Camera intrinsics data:
┌──

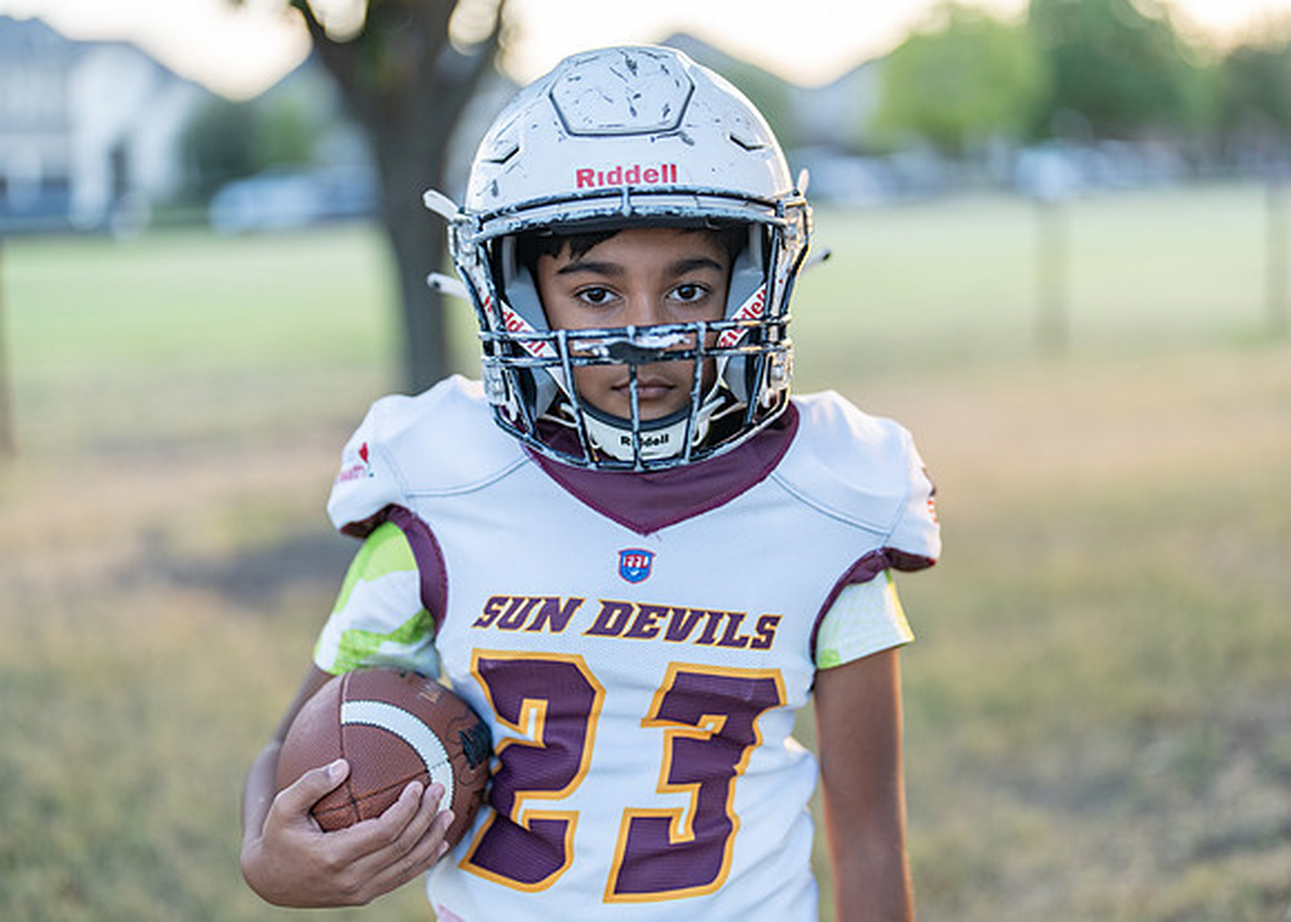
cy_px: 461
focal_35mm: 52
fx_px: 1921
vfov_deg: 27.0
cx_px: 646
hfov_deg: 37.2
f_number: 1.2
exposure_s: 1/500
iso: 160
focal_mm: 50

└──

** Assignment **
Please reproduce every record exactly as written, excluding the pictures.

** Task output **
cy_px: 461
focal_35mm: 52
fx_px: 1921
vfov_deg: 27.0
cx_px: 646
hfov_deg: 37.2
f_number: 1.2
exposure_s: 1/500
iso: 160
focal_mm: 50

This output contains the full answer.